Dallas Keeps Building Offices Amid High Vacancy, Slow Leasing
Leasing activity as a percentage of inventory slowest since Great Recession.
In most major metros, construction of new office buildings has withered as office vacancy rates reach record-high levels and construction loans are scarce.
Dallas appears to be an anomaly: its office construction pipeline is really robust despite red warning lights that are flashing on the metro’s vacancy rate and the overall availability of direct office space.
More than 5.2M SF of office space is under construction in Big D, making Dallas the national leader in building offices. Only four major markets are exceeding more than 4M SF in office construction, with Austin a close second at 5.1M SF, followed by Manhattan (4.9M) and Seattle (4M SF), according to CBRE.
Meanwhile, nearly 26% of office space in the Dallas-Fort Worth market is vacant, with total availability at close to 30%, topping 71M SF. Most of the availability is direct space, with sublease availability totaling close to 10M SF, according to Avison Young’s Q4 2023 market report.
Availability, which has increased by 4M SF since the end of 2022, is nearly 50% higher than the DFW market’s long-term average. Leasing activity in 2023 totaled 11.9M SF in DFW, which is about 5.1% of the office inventory, lower than the percentage recorded during the Great Recession.
Between 2005 and 2019, overall office space availability in DFW averaged about 48M SF.
Avison Young said year-end office leasing in DFW is not sufficient to keep up with increasing availability, which it termed an “historic supply-demand disconnect.”
“Unless leasing activity picks up meaningfully, it will be difficult to bring down the current high vacancy and availability rates to more normal levels,” Avison Young’s report said.

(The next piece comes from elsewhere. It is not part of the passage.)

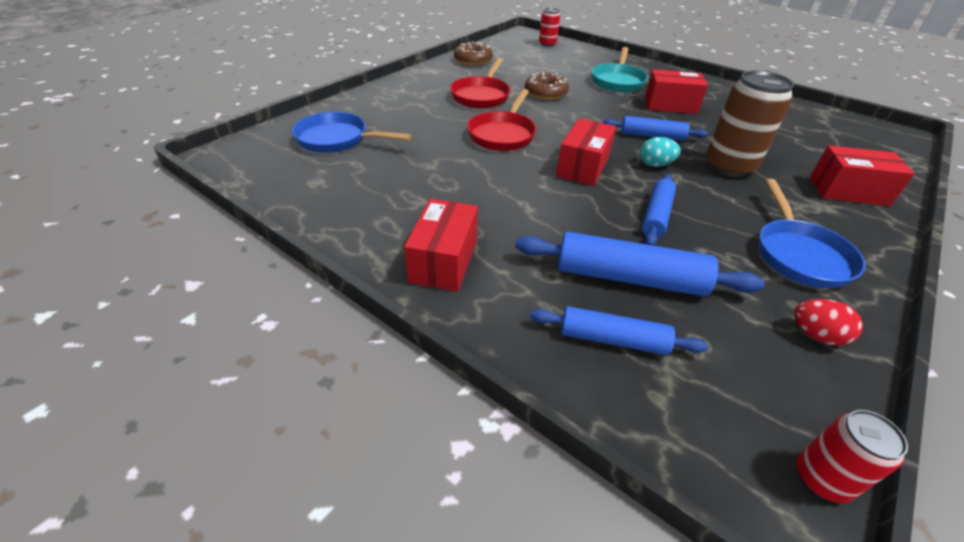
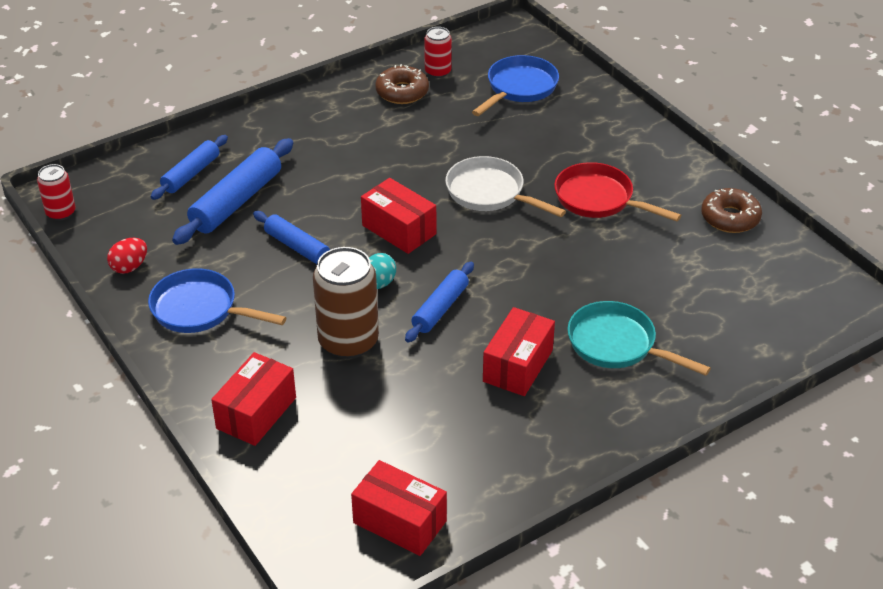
camera: 110 degrees right, 0 degrees up
(444, 261) = (307, 121): red box -> red box (400, 522)
(503, 134) = (489, 193): red pan -> white pan
(545, 93) = (592, 257): brown donut -> brown donut (402, 92)
(547, 44) = (802, 319): red can -> red can (438, 72)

Despite the creation of 51K in new office jobs in DFW last year, net absorption was negative 1.3M SF in 2023, a downward swing of more than 2M SF from the positive absorption of close to 900K SF in 2022.
According to Placer.ai data, foot traffic to DFW office buildings remains substantially lower than pre-pandemic levels, with visits down more than 34% in January compared to four years ago.
Nationally, the new office construction pipeline continued to shrink in Q4 2023, dropping 5.3% from the previous quarter and totaling less than half of its 2020 peak, according to Cushman & Wakefield.
While the national office construction pipeline total of about 52M SF in the fourth quarter represents a 46% drop compared to the 2018 total, office space under construction in Dallas has surged by 34% during the same period, according to CBRE’s tally. The level of office construction activity in Dallas is at its highest since a peak in 2016.
Mega-projects continue to break ground in Dallas, including some that are fully pre-leased or represent continuations of multi-phased developments in prime submarkets in the metro.
Major projects getting underway in Dallas include a $500M Goldman Sachs campus, an 800K SF building that will be anchored by Wells Fargo and 23Springs, an 800K tower in Uptown Dallas that will be anchored by a professional services company.